Problem to work on.
Reproduce the whole listing word for word. Leave every image out.

The records.
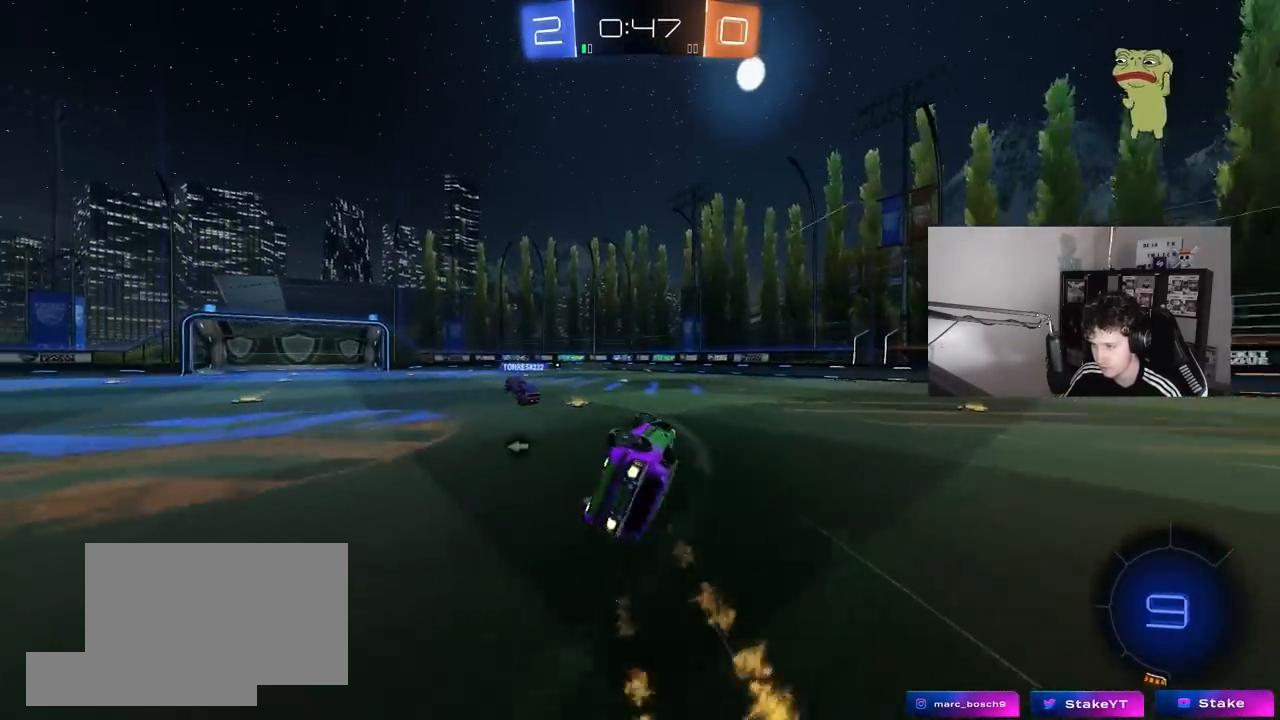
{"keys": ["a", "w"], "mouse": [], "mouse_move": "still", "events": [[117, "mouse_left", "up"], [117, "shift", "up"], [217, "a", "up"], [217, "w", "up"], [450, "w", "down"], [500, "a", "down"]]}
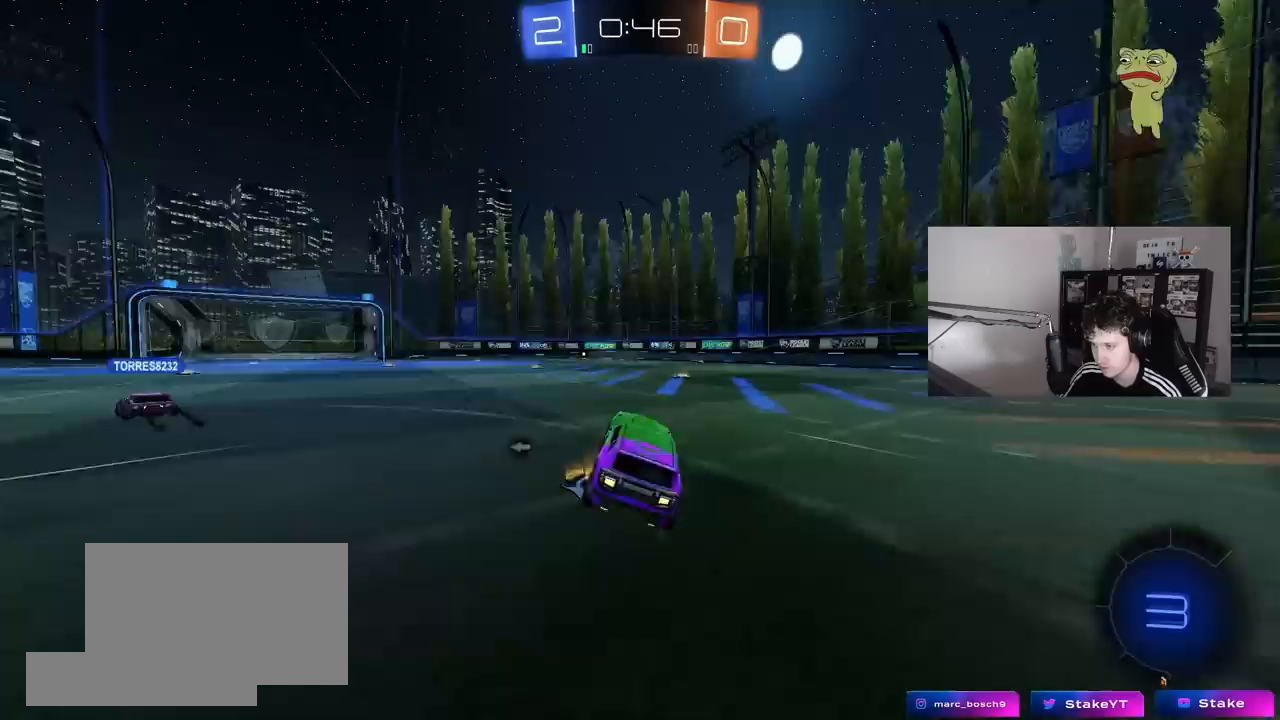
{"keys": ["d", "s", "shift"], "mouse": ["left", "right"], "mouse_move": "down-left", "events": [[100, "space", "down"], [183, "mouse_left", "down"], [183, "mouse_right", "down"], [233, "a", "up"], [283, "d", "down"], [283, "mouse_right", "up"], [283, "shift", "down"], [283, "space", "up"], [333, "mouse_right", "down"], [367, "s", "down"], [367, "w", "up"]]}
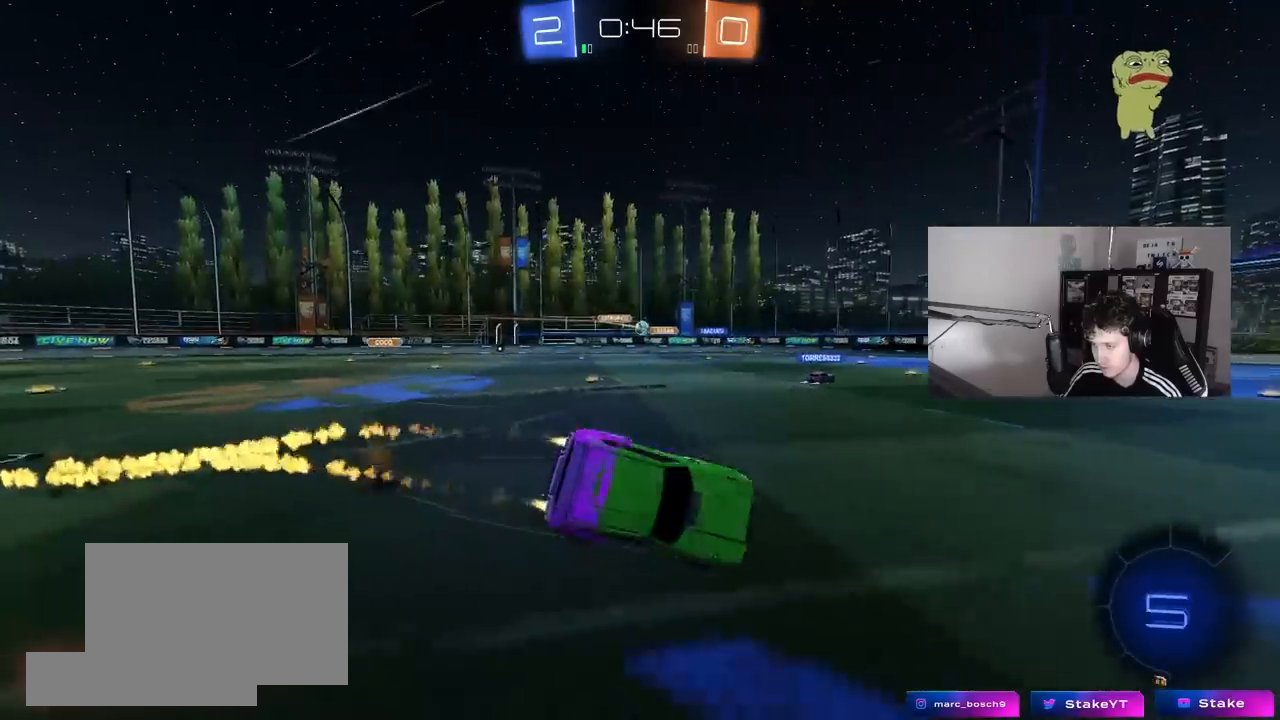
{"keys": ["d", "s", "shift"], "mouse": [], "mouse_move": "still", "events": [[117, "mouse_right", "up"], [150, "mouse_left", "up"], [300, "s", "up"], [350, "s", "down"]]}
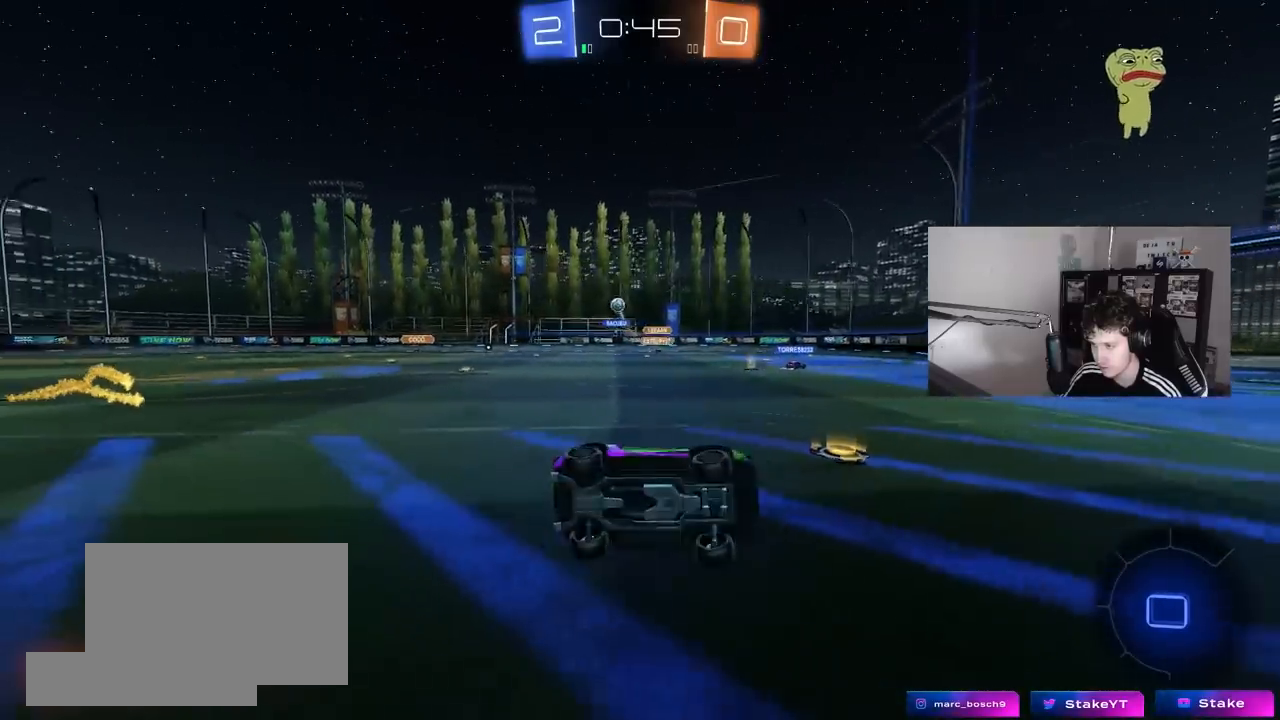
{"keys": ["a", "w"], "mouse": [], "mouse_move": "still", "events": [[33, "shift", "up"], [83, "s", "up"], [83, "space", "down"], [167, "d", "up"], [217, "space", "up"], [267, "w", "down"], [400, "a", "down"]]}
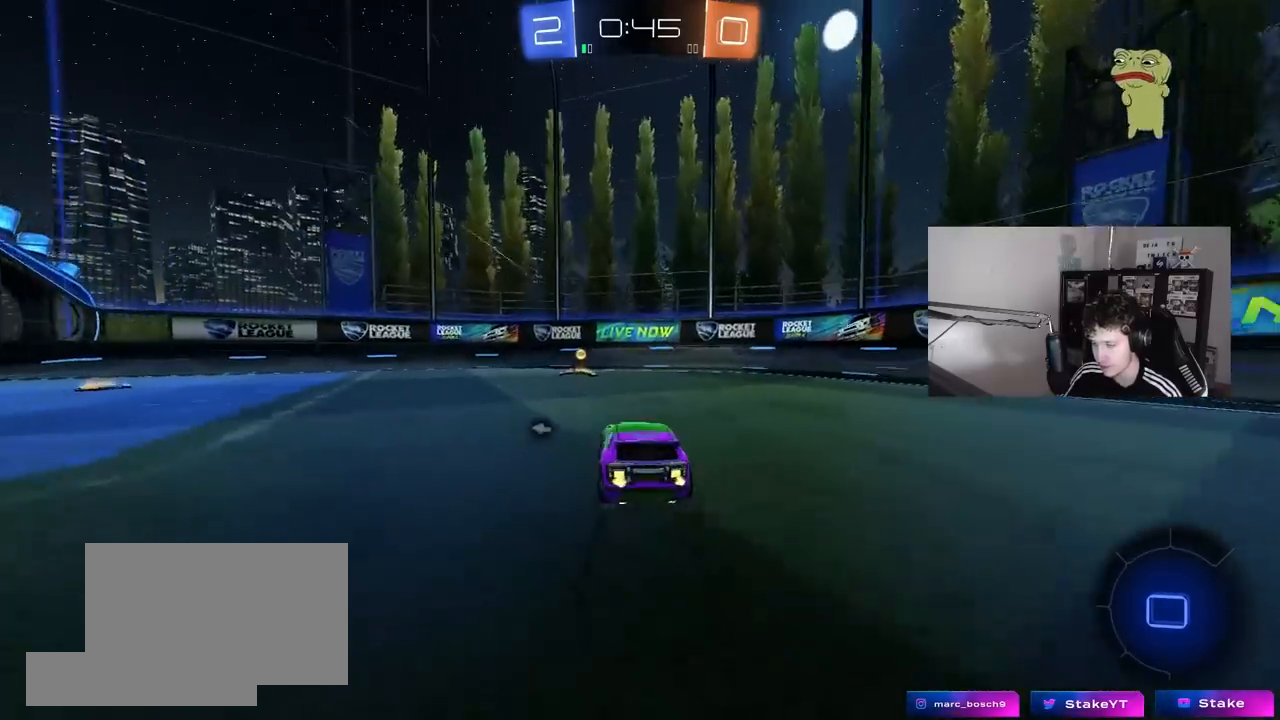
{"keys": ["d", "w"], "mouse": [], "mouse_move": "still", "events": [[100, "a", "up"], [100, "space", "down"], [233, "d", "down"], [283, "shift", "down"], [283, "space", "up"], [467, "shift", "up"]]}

Task solution.
{"keys": ["a", "w"], "mouse": [], "mouse_move": "still", "events": [[117, "mouse_left", "up"], [117, "shift", "up"], [217, "a", "up"], [217, "w", "up"], [450, "w", "down"], [500, "a", "down"]]}
{"keys": ["d", "s", "shift"], "mouse": ["left", "right"], "mouse_move": "down-left", "events": [[100, "space", "down"], [183, "mouse_left", "down"], [183, "mouse_right", "down"], [233, "a", "up"], [283, "d", "down"], [283, "mouse_right", "up"], [283, "shift", "down"], [283, "space", "up"], [333, "mouse_right", "down"], [367, "s", "down"], [367, "w", "up"]]}
{"keys": ["d", "s", "shift"], "mouse": [], "mouse_move": "still", "events": [[117, "mouse_right", "up"], [150, "mouse_left", "up"], [300, "s", "up"], [350, "s", "down"]]}
{"keys": ["a", "w"], "mouse": [], "mouse_move": "still", "events": [[33, "shift", "up"], [83, "s", "up"], [83, "space", "down"], [167, "d", "up"], [217, "space", "up"], [267, "w", "down"], [400, "a", "down"]]}
{"keys": ["d", "w"], "mouse": [], "mouse_move": "still", "events": [[100, "a", "up"], [100, "space", "down"], [233, "d", "down"], [283, "shift", "down"], [283, "space", "up"], [467, "shift", "up"]]}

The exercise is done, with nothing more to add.